ありがとうございます。感触的に、古典的(キットでを使わない)方法を知っているなら、エタチンの類は基本的操作になるので、なんとなくキットでで済ましてるのかなと思ってました。

(無題) 削除/引用
No.11173-7 - 2023/02/07 (火) 14:06:10 - 774R
>キット(シリカやDEAEなどつかったもの)でもそうなんでしょうか?
フラグメント化したような短い核酸(RNA)を除くならPEGの方がいいかもしれません。

キットはRNAのコンタミは少ないですね。
古典的なエタ沈・イソプロ沈を行う方法を通常のミニプレップと表現しました。
質問者も詳しく書いてくれてないので、実際どうなのかは不明。

(無題) 削除/引用
No.11173-6 - 2023/02/07 (火) 05:43:07 - おお
>[Re:5] 774Rさんは書きました :
> 通常のミニプレップ後のプラスミドだとすると、分解しきらないRNA断片が一緒に落ちてきてる可能性があります。

キット(シリカやDEAEなどつかったもの)でもそうなんでしょうか?
フラグメント化したような短い核酸(RNA)を除くならPEGの方がいいかもしれません。

(無題) 削除/引用
No.11173-5 - 2023/02/06 (月) 16:03:02 - 774R
通常のミニプレップ後のプラスミドだとすると、分解しきらないRNA断片が一緒に落ちてきてる可能性があります。
夾雑した短いRNA断片が保存中に分解され、2回目のエタ沈では共沈せず、想定より薄くなる可能性があります。
再懸濁は余裕をもって濃いめになる液量で行った方が良いです。

(無題) 削除/引用
No.11173-4 - 2023/02/06 (月) 15:09:46 - おお
>200 ulのTEに対して、100% ethanolを加えて室温10分待って、
NaClなら終濃度で~200mM加えて、エタノールを加えてください。イソプロパノールでも大丈夫です。単なる濃縮において余り両者で違いを感じません。
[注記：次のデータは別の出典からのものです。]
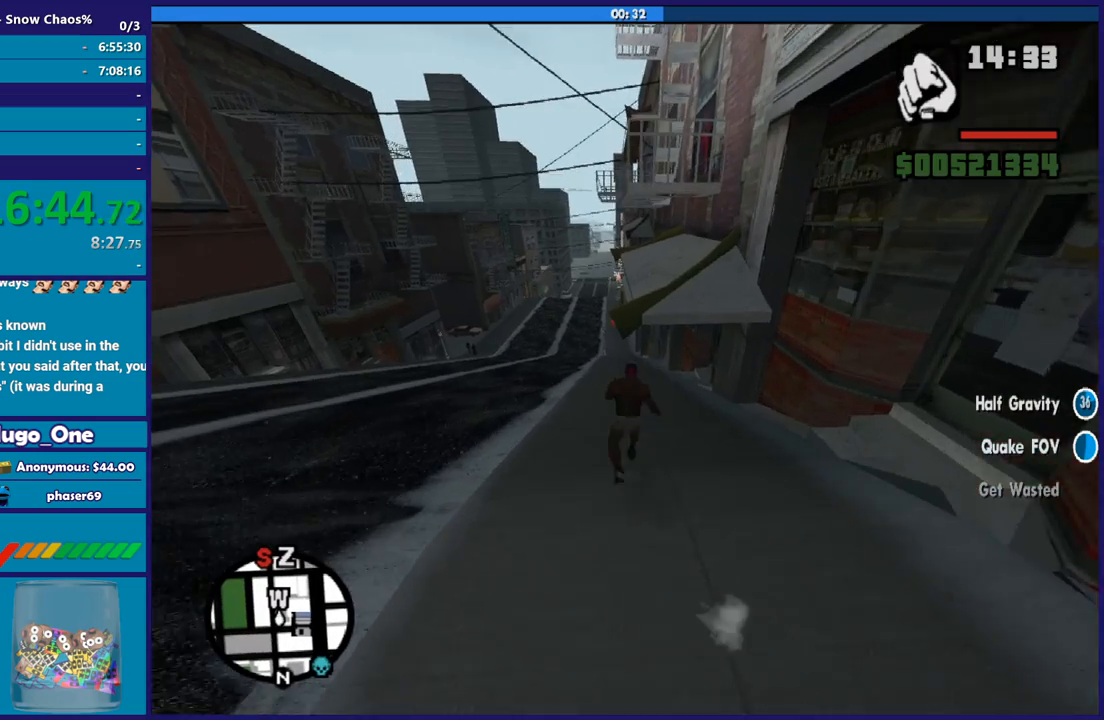
{"buttons": ["X"], "left_stick": "up", "right_stick": "center", "button_events": []}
酢酸ナトリウムなら300mM。

(無題) 削除/引用
No.11173-3 - 2023/02/06 (月) 13:36:41 - G25
スタンダードなDNA用のエタノール沈殿で(が)いいと思いますけど。
つまり、
1/10 vol (20 uL)の3 M NaOAc (pH 4.8-5.2)を加え、2 vol (400 uL)のEtOHを加えて遠心。沈殿を70% EtOHでリンスして自然乾燥。

もちろんIPA沈殿でもいいです。この場合、加えるIPAは0.5~1 vol。
IPAのメリットはvolを小さく抑えることができること。
一方で夾雑物(塩)が共沈しやすいとも言われます。

塩は外にNaCl, LiCl, NH4OAcなどのオプション(それぞれworking concは異なる)がありますが、NaOAcが一番クセがないので第一選択。
ちなみにストック溶液を自作するなら、終濃度3 Mになる量のNaOAcに終体積より少なめの水で解かしてHAcでpHを下げてから、水を加えて体積をあわせオートクレーブ(HAcを入れない中性付近のNaOAcでも沈殿しないことはない)。
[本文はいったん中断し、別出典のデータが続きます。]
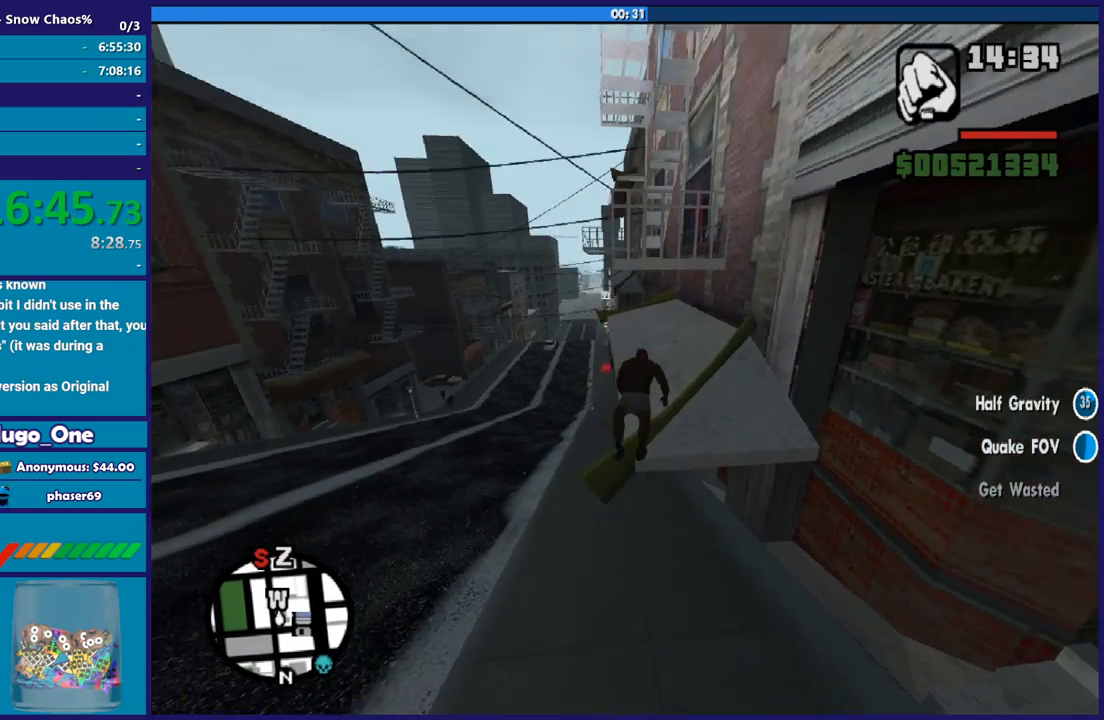
{"buttons": ["A"], "left_stick": "up", "right_stick": "center", "button_events": [[233, "A", "down"], [367, "A", "up"], [433, "A", "down"]]}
回収率も確実性も高い方法ですが、なれていない人はDNAをロスしやすい。
遠心時間を長めに、上清を除くときは慎重に(自身のないときは再回収に備えて上清は捨てずに取っておくといいでしょう)、必要なら70%& EtOHを入れたあと再遠心。DNAの沈殿は底に固まっているんじゃなく、遠心端側の壁に広がってくっついているので、体積を減らして再溶解する場合は、 壁の上の方、アルコールを加えたときの水面付近まで溶媒が舐めるようにする。

(無題) 削除/引用
No.11173-2 - 2023/02/06 (月) 12:16:10 - AA
なにかしらの塩の溶液を入れないと沈殿しないと思いますので、書かれた手順だと沈殿しないと思いますが、基本的には
>エタノール沈殿操作後に小さめの容量で溶出し、分光光度計で濃度を測定後に1mg/mlに調整する
という認識で良いのではないかと思います。

個人的にはせっかくプラスミドなのだから大腸菌操作をして増やしたらいいのにとは思います。施設や装置の制限などからできないのかもしれませんが。

Plasmidの濃縮について 削除/引用
No.11173-1 - 2023/02/06 (月) 11:47:54 - Okas
大変初歩的な質問でごめんなさい。

0.6 mg/mlほどの濃度のmidi-prep後のプラスミドがTEに溶けた状態で200 ulあります。
これを1 mg/mlに再調製したいです。

特殊なtransfectionに使用する予定で、どうしても1 mg/mlにする必要があります。
どういう濃縮方がおすすめでしょうか?

200 ulのTEに対して、100% ethanolを加えて室温10分待って、その後、15000 rpm, 10 min遠心後、70% ethanolでペレットを洗浄したのに、50 ulのTEで溶解してnano dropして最終的に1 mg/mlに調整できますでしょうか?

それともPEG沈やイソプロ沈の方がいいでしょうか?
濃縮実験はしたことがなく、初歩的な質問で恐縮ですが、どうか教えてください。
よろしくお願いします。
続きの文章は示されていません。